Shahabi, N, Kolivand, M, Salari, N, Abbasi, P
BMC endocrine disorders. 2022;(1):36
Abstract
BACKGROUND Telenursing facilitates access to efficient care and acceptance and compliance with treatment at home. Given wide complications of lack of compliance with treatment in causing complications and progression of diabetes and role of the family in attending the patient, this study aimed to investigate the effect of telenursing training based on family-centered empowerment pattern on compliance with diet regimen in patients with diabetes mellitus type 2. METHODS This was a randomized controlled clinical trial. The study population was patients with diabetes mellitus type 2 referred to Alzhara hospital at Gilan Gharb in 2019, of which 60 individuals out of them were classified randomly into two groups of intervention and control. Eight 30-min sessions of family-centered training were held through telenursing for the intervention group. Data were gathered before and after the intervention by standard questionnaire of Mudanlo in both groups and was analyzed using SPSS software version 22. RESULTS There was no significant difference among the two intervention and control groups before the study regarding demographic variables (p > 0.05).
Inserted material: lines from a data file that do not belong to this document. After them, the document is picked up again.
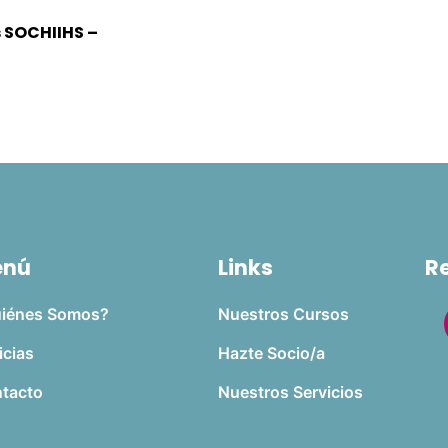
s SOCHIIHS –
enú
Links
R
iénes Somos?
Nuestros Cursos
icias
Hazte Socio/a
tacto
Nuestros Servicios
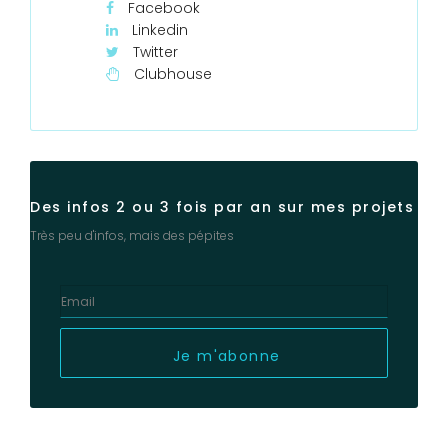
Facebook
Linkedin
Twitter
Clubhouse
Des infos 2 ou 3 fois par an sur mes projets
Très peu d'infos, mais des pépites
Je m'abonne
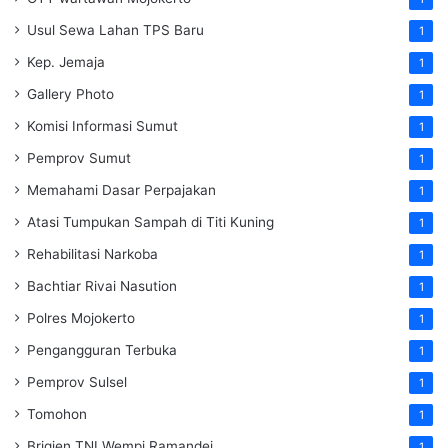
Usul Sewa Lahan TPS Baru
1
Kep. Jemaja
1
Gallery Photo
1
Komisi Informasi Sumut
1
Pemprov Sumut
1
Memahami Dasar Perpajakan
1
Atasi Tumpukan Sampah di Titi Kuning
1
Rehabilitasi Narkoba
1
Bachtiar Rivai Nasution
1
Polres Mojokerto
1
Pengangguran Terbuka
1
Pemprov Sulsel
1
Tomohon
1
Brigjen TNI Wempi Ramandei
1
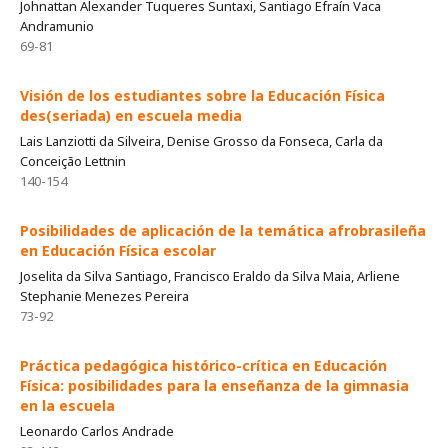
Johnattan Alexander Tuqueres Suntaxi, Santiago Efraín Vaca
Andramunio
69-81
Visión de los estudiantes sobre la Educación Física
des(seriada) en escuela media
Lais Lanziotti da Silveira, Denise Grosso da Fonseca, Carla da
Conceição Lettnin
140-154
Posibilidades de aplicación de la temática afrobrasileña
en Educación Física escolar
Joselita da Silva Santiago, Francisco Eraldo da Silva Maia, Arliene
Stephanie Menezes Pereira
73-92
Práctica pedagógica histórico-crítica en Educación
Física: posibilidades para la enseñanza de la gimnasia
en la escuela
Leonardo Carlos Andrade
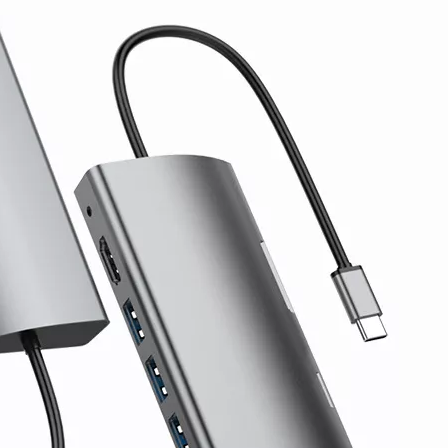
USB 2C1A ، ويدعم كلا منفذي C المزدوج الشحن السريع 65 وات PD ، والذي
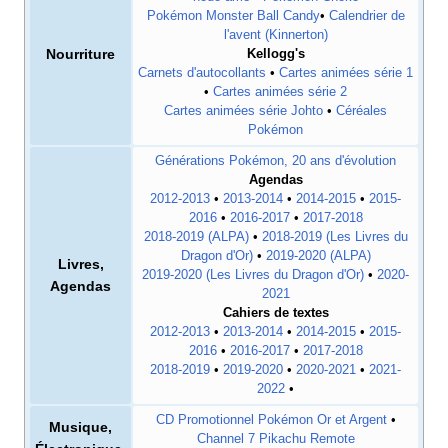
Pokémon Monster Ball Candy
•
Calendrier de
l'avent (Kinnerton)
Nourriture
Kellogg's
Carnets d'autocollants
•
Cartes animées série 1
•
Cartes animées série 2
Cartes animées série Johto
•
Céréales
Pokémon
Générations Pokémon, 20 ans d'évolution
Agendas
2012-2013
•
2013-2014
•
2014-2015
•
2015-
2016
•
2016-2017
•
2017-2018
2018-2019 (ALPA)
•
2018-2019 (Les Livres du
Dragon d'Or)
•
2019-2020 (ALPA)
Livres,
2019-2020 (Les Livres du Dragon d'Or)
•
2020-
Agendas
2021
Cahiers de textes
2012-2013
•
2013-2014
•
2014-2015
•
2015-
2016
•
2016-2017
•
2017-2018
2018-2019
•
2019-2020
•
2020-2021
•
2021-
2022
•
CD Promotionnel Pokémon Or et Argent
•
Musique,
Channel 7 Pikachu Remote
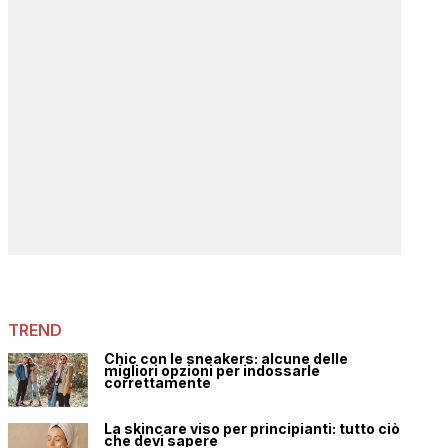
TREND
Chic con le sneakers: alcune delle
migliori opzioni per indossarle
correttamente
La skincare viso per principianti: tutto ciò
che devi sapere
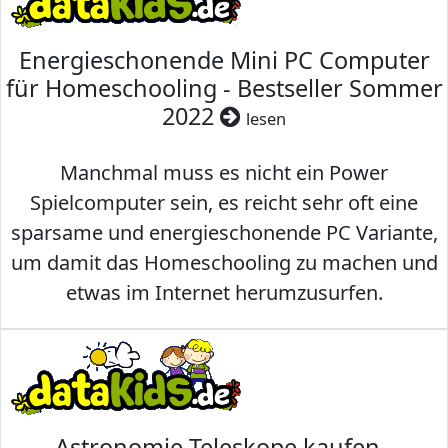
Energieschonende Mini PC Computer
für Homeschooling - Bestseller Sommer
2022
lesen
Manchmal muss es nicht ein Power
Spielcomputer sein, es reicht sehr oft eine
sparsame und energieschonende PC Variante,
um damit das Homeschooling zu machen und
etwas im Internet herumzusurfen.
Astronomie Teleskope kaufen -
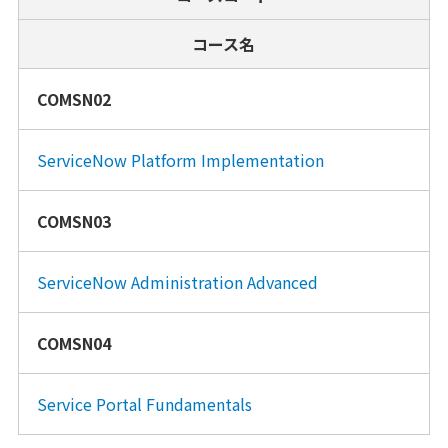
コース名
COMSN02
ServiceNow Platform Implementation
COMSN03
ServiceNow Administration Advanced
COMSN04
Service Portal Fundamentals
The scores of subscales of making effort for treatment, intention to take the treatment, adaptability, integrating illness into life, stick to the treatment, indecisiveness for applying treatment, and total score of compliance were significantly increased after training intervention (p = 0.001). CONCLUSIONS Results of the study indicates positive effects of performing family-centered empowerment pattern using telephone call follow-up on increasing compliance with diet regimen in patients. Therefore, it is recommended to perform family-centered patterns in health policy-makings and also hospitals and other diabetic patients.